Ribavirin (RBV), a guanosine analogue, has been suggested to exert an antiviral action against hepatitis C virus (HCV) by causing lethal mutations and suppressing RNA polymerase in vitro, but the mechanism of its clinical therapeutic effects is currently unknown. To test the hypothesis that RBV could act both as an RNA mutagen and inhibit viral RNA synthesis in vivo, we studied the evolution of the nucleotide sequences of HCV RNA at the nonstructural (NS) 5B region in patients receiving RBV, placebo, or interferon alfa (IFN-alpha) monotherapy. The RBV group showed a slightly more accelerated evolution rate of HCV RNA quasispecies than either the IFN-alpha or placebo group. RBV caused preferentially A-to-G and U-to-A mutations. Interestingly, an NS5B amino acid 415 Phe-to-Tyr (F415Y) mutation emerged in all (5 of 5) patients infected with HCV genotype 1a during the RBV treatment. Subsequently, the parental 415F strain reemerged in some patients after the treatment was discontinued. The effect of the amino acid substitution at NS5B415 on HCV RNA replication was then investigated using an HCV subgenomic replicon in Huh7 cells.
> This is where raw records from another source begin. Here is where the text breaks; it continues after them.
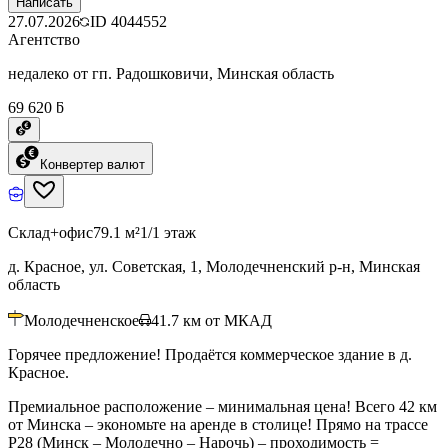
Написать
27.07.2026
ID
4044552
Агентство
недалеко от гп. Радошковичи, Минская область
69 620 ƃ
Конвертер валют
Склад+офис
79.1 м²
1/1 этаж
д. Красное, ул. Советская, 1, Молодечненский р-н, Минская
область
Молодечненское
41.7
км от МКАД
Горячее предложение! Продаётся коммерческое здание в д.
Красное.
Премиальное расположение – минимальная цена! Всего 42 км
от Минска – экономьте на аренде в столице! Прямо на трассе
Р28 (Минск – Молодечно – Нарочь) – проходимость =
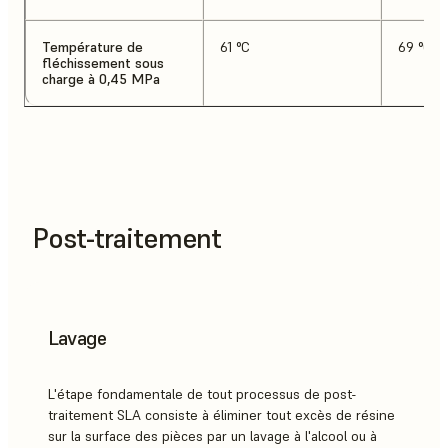
Température de
61 °C
69 °C
fléchissement sous
charge à 0,45 MPa
Post-traitement
Lavage
L'étape fondamentale de tout processus de post-
traitement SLA consiste à éliminer tout excès de résine
sur la surface des pièces par un lavage à l'alcool ou à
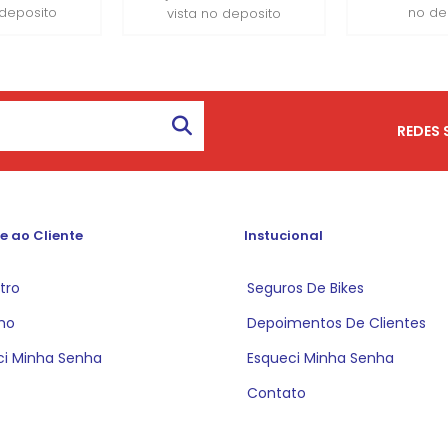
 deposito
no de
vista no deposito
REDES 
e ao Cliente
Instucional
tro
Seguros De Bikes
ho
Depoimentos De Clientes
ci Minha Senha
Esqueci Minha Senha
Contato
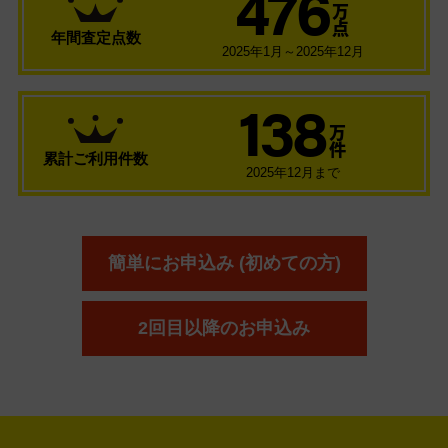
476
万
点
年間査定点数
2025年1月～2025年12月
138
万
件
累計ご利用件数
2025年12月まで
簡単にお申込み (初めての方)
2回目以降のお申込み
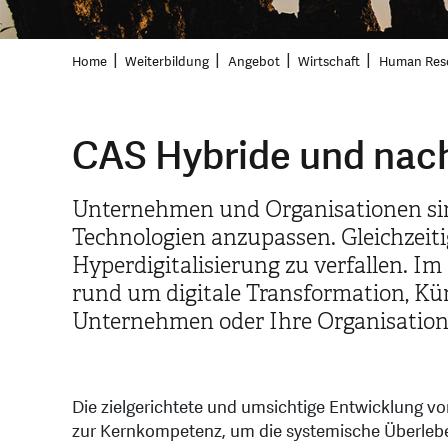
Home
Weiterbildung
Angebot
Wirtschaft
Human Res
CAS Hybride und nac
Unternehmen und Organisationen sin
Technologien anzupassen. Gleichzeitig
Hyperdigitalisierung zu verfallen. Im
rund um digitale Transformation, Kün
Unternehmen oder Ihre Organisation 
Die zielgerichtete und umsichtige Entwicklung
zur Kernkompetenz, um die systemische Überlebe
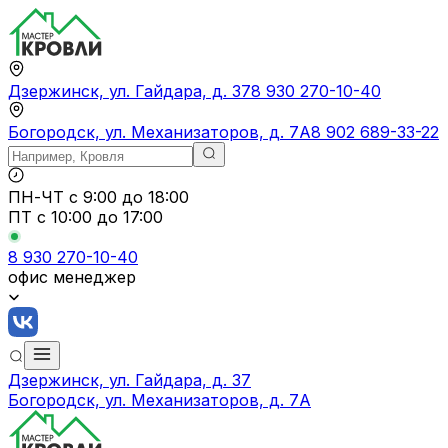
Дзержинск, ул. Гайдара, д. 37
8 930 270-10-40
Богородск, ул. Механизаторов, д. 7А
8 902 689-33-22
ПН-ЧТ
с 9:00 до 18:00
ПТ с
10:00 до 17:00
8 930 270-10-40
офис менеджер
Дзержинск, ул. Гайдара, д. 37
Богородск, ул. Механизаторов, д. 7А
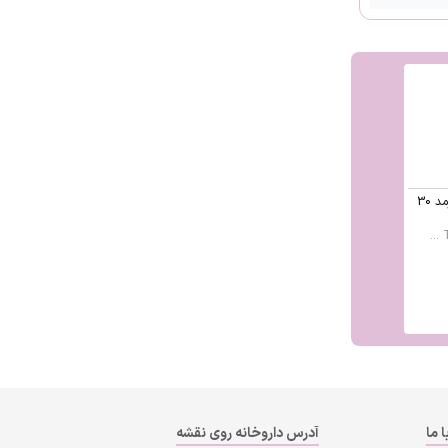
قرص وستولوکس تچرا فارمد 30
ا ما
آدرس داروخانه روی نقشه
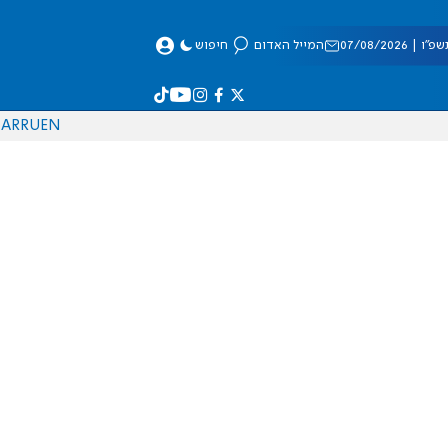
 07/08/2026
המייל האדום
חיפוש
AR
RU
EN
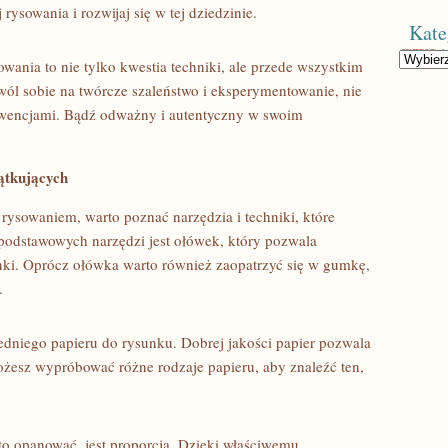
rysowania i rozwijaj się w tej dziedzinie.
Kate
Kategorie
owania ​to⁢ nie tylko kwestia techniki, ale przede wszystkim
wól⁣ sobie na ​twórcze szaleństwo i eksperymentowanie, nie
nwencjami. Bądź odważny i autentyczny w ‍swoim
zątkujących
rysowaniem, warto poznać ‍narzędzia i techniki,​ które
 podstawowych narzędzi jest ołówek, który pozwala
sunki.‌ Oprócz ołówka warto również zaopatrzyć⁣ się w gumkę,
.
edniego​ papieru‍ do rysunku. Dobrej jakości papier pozwala
Możesz ⁤wypróbować różne ⁤rodzaje⁤ papieru, aby znaleźć ten,
to opanować, jest proporcja. Dzięki właściwemu‍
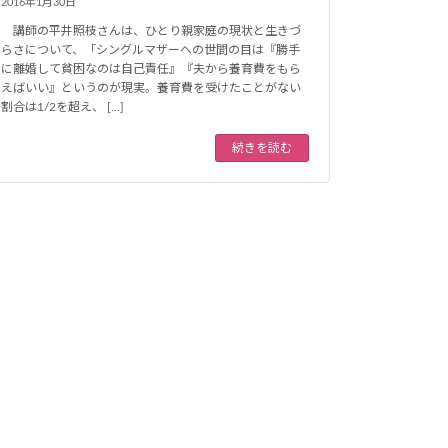
2016年1月30日
講師の平井照枝さんは、ひとり親家庭の現状と生きづ
らさについて、「シングルマザーへの世間の目は『勝手
に離婚して貧困なのは自己責任』『夫から養育費をもら
えばいい』というのが現実。養育費を受けたことがない
割合は1/2を超え、 […]
続きを読む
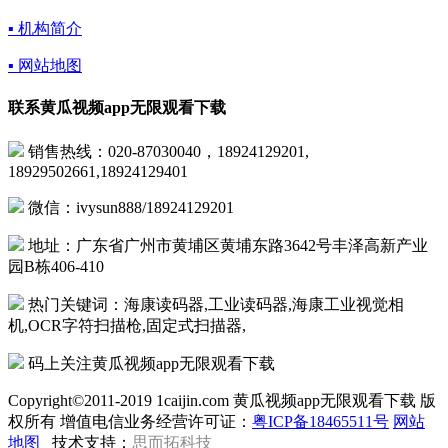
▪ 机构简介
▪ 网站地图
联系黄瓜视频app无限观看下载
销售热线：020-87030040，18924129201,
18929502661,18924129401
微信：ivysun888/18924129201
地址：广东省广州市黄埔区黄埔东路3642号丰泽高新产业
园B栋406-410
热门关键词：海康读码器,工业读码器,海康工业视觉相
机,OCR字符扫描枪,固定式扫描器,
码上关注黄瓜视频app无限观看下载
Copyright©2011-2019 1caijin.com 黄瓜视频app无限观看下载 版
权所有 增值电信业务经营许可证：
粤ICP备18465511号
网站
地图
技术支持：
思而拓科技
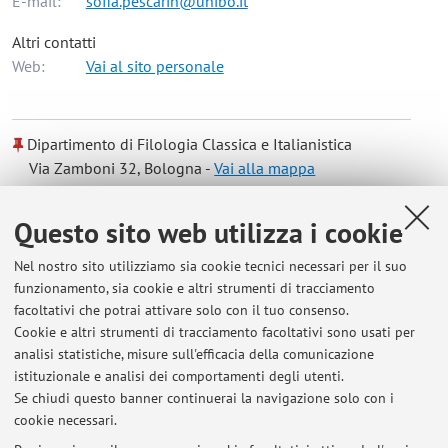
E-mail:
sofia.pescarin@unibo.it
Altri contatti
Web:
Vai al sito personale
Dipartimento di Filologia Classica e Italianistica
Via Zamboni 32, Bologna -
Vai alla mappa
Questo sito web utilizza i cookie
Orario di ricevimento
Nel nostro sito utilizziamo sia cookie tecnici necessari per il suo
Su appuntamento
(upon request)
funzionamento, sia cookie e altri strumenti di tracciamento
facoltativi che potrai attivare solo con il tuo consenso.
Please send an e-mail to sofia.pescarin@cnr.it
Cookie e altri strumenti di tracciamento facoltativi sono usati per
Dipt. Ficlit
analisi statistiche, misure sull'efficacia della comunicazione
Via Zamboni 32
istituzionale e analisi dei comportamenti degli utenti.
Studio 13, I Piano
Se chiudi questo banner continuerai la navigazione solo con i
cookie necessari.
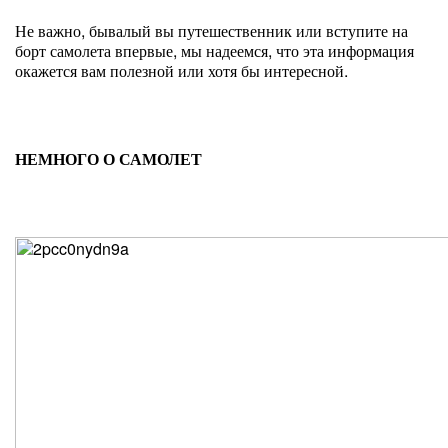
Не важно, бывалый вы путешественник или вступите на
борт самолета впервые, мы надеемся, что эта информация
окажется вам полезной или хотя бы интересной.
НЕМНОГО О САМОЛЕТ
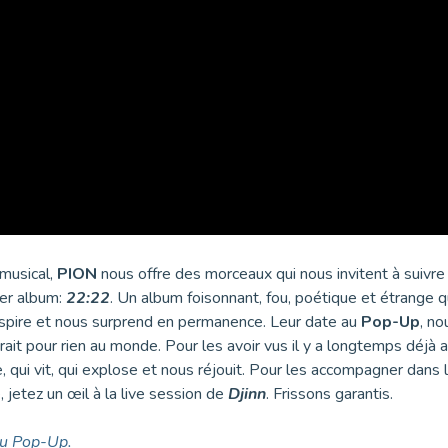
musical,
PION
nous offre des morceaux qui nous invitent à suivre l
ier album:
22:22
. Un album foisonnant, fou, poétique et étrange q
aspire et nous surprend en permanence. Leur date au
Pop-Up
, n
t pour rien au monde. Pour les avoir vus il y a longtemps déjà 
, qui vit, qui explose et nous réjouit. Pour les accompagner dans 
 jetez un œil à la live session de
Djinn
. Frissons garantis.
au Pop-Up.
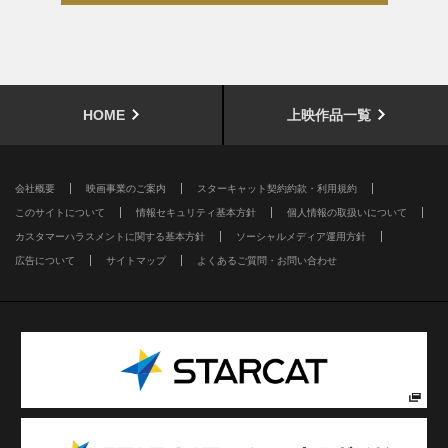
HOME
上映作品一覧
会社概要
映画事業のご案内
スターキャット契約約款・利用規約
このサイトについて
情報セキュリティ基本方針
個人情報の取扱いについて
カスタマーハラスメントに関する基本方針
ソーシャルメディア運用方針
広告について
サイトマップ
よくあるご質問・お問い合わせ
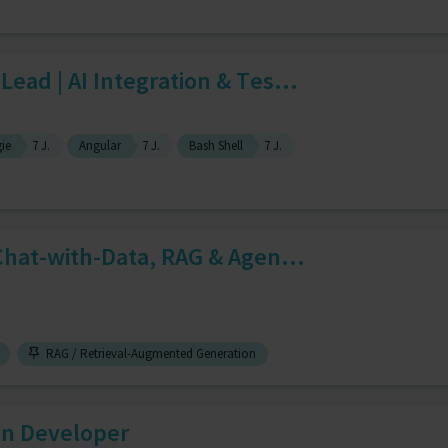
ead | AI Integration & Tes...
ie
7 J.
Angular
7 J.
Bash Shell
7 J.
 Chat-with-Data, RAG & Agen...
RAG / Retrieval-Augmented Generation
on Developer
We showed that treatment of replicon cells with RBV reduced the HCV RNA level of NS5B415F replicon, but not NS5B415Y, in a dose-dependent manner. Thus, NS5B F415Y mutation represents an RBV-resistant variant. The 3-dimensional modeling and structure analysis of NS5B protein revealed that the 415th amino acid is located at the P helix region of the thumb subdomain, which may interact with the minor groove of the template-primer duplex in the putative RNA-binding cleft. In conclusion, RBV could work as a weak mutagen for HCV RNA in HCV-infected patients. Furthermore, the selection of an RBV-resistant variant with a single amino acid substitution in NS5B suggested that RBV may directly interact with HCV RNA polymerase, thus interfering with its enzymatic activity.